Your task:
Rewrite the text of every item with "streamingdienst" swapped for "streamingplatform" and nothing else changed.

Information given:
────────────────────────────────────────
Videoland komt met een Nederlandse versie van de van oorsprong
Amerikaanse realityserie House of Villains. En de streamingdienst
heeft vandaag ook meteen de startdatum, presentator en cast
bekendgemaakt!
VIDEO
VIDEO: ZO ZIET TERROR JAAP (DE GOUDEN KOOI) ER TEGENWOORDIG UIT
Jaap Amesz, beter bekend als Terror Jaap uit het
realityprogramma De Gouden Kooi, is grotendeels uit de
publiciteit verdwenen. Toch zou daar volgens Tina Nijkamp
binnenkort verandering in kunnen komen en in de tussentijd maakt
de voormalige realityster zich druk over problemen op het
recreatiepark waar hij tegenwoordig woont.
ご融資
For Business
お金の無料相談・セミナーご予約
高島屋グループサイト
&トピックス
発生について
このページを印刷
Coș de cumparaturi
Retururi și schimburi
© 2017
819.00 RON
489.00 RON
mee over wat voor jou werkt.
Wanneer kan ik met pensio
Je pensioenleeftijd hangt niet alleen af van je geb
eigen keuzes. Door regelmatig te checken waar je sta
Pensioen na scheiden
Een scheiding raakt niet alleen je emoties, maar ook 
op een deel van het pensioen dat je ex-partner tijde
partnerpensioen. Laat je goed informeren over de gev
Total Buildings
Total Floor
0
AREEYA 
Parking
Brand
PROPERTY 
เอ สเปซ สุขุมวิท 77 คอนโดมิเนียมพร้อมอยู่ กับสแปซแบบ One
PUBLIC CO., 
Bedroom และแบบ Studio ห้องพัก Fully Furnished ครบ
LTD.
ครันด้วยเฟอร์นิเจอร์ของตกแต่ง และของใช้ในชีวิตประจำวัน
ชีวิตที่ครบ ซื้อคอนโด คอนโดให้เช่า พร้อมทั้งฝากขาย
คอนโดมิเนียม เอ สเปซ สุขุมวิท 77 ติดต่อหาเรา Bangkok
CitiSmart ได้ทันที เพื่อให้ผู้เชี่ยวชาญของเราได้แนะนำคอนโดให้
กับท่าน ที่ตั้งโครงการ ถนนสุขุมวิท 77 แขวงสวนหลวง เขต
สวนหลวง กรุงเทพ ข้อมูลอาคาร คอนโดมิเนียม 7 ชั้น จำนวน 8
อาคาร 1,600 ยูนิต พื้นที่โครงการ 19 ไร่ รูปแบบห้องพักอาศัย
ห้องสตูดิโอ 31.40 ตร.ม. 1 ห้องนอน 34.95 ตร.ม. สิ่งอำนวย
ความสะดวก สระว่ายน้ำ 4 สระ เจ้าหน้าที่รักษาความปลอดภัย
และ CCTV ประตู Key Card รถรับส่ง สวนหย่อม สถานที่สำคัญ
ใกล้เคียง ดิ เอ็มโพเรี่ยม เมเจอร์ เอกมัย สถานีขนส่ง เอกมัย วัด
────────────────────────────────────────
Exercise answer:
Videoland komt met een Nederlandse versie van de van oorsprong
Amerikaanse realityserie House of Villains. En de streamingplatform
heeft vandaag ook meteen de startdatum, presentator en cast
bekendgemaakt!
VIDEO
VIDEO: ZO ZIET TERROR JAAP (DE GOUDEN KOOI) ER TEGENWOORDIG UIT
Jaap Amesz, beter bekend als Terror Jaap uit het
realityprogramma De Gouden Kooi, is grotendeels uit de
publiciteit verdwenen. Toch zou daar volgens Tina Nijkamp
binnenkort verandering in kunnen komen en in de tussentijd maakt
de voormalige realityster zich druk over problemen op het
recreatiepark waar hij tegenwoordig woont.
ご融資
For Business
お金の無料相談・セミナーご予約
高島屋グループサイト
&トピックス
発生について
このページを印刷
Coș de cumparaturi
Retururi și schimburi
© 2017
819.00 RON
489.00 RON
mee over wat voor jou werkt.
Wanneer kan ik met pensio
Je pensioenleeftijd hangt niet alleen af van je geb
eigen keuzes. Door regelmatig te checken waar je sta
Pensioen na scheiden
Een scheiding raakt niet alleen je emoties, maar ook 
op een deel van het pensioen dat je ex-partner tijde
partnerpensioen. Laat je goed informeren over de gev
Total Buildings
Total Floor
0
AREEYA 
Parking
Brand
PROPERTY 
เอ สเปซ สุขุมวิท 77 คอนโดมิเนียมพร้อมอยู่ กับสแปซแบบ One
PUBLIC CO., 
Bedroom และแบบ Studio ห้องพัก Fully Furnished ครบ
LTD.
ครันด้วยเฟอร์นิเจอร์ของตกแต่ง และของใช้ในชีวิตประจำวัน
ชีวิตที่ครบ ซื้อคอนโด คอนโดให้เช่า พร้อมทั้งฝากขาย
คอนโดมิเนียม เอ สเปซ สุขุมวิท 77 ติดต่อหาเรา Bangkok
CitiSmart ได้ทันที เพื่อให้ผู้เชี่ยวชาญของเราได้แนะนำคอนโดให้
กับท่าน ที่ตั้งโครงการ ถนนสุขุมวิท 77 แขวงสวนหลวง เขต
สวนหลวง กรุงเทพ ข้อมูลอาคาร คอนโดมิเนียม 7 ชั้น จำนวน 8
อาคาร 1,600 ยูนิต พื้นที่โครงการ 19 ไร่ รูปแบบห้องพักอาศัย
ห้องสตูดิโอ 31.40 ตร.ม. 1 ห้องนอน 34.95 ตร.ม. สิ่งอำนวย
ความสะดวก สระว่ายน้ำ 4 สระ เจ้าหน้าที่รักษาความปลอดภัย
และ CCTV ประตู Key Card รถรับส่ง สวนหย่อม สถานที่สำคัญ
ใกล้เคียง ดิ เอ็มโพเรี่ยม เมเจอร์ เอกมัย สถานีขนส่ง เอกมัย วัด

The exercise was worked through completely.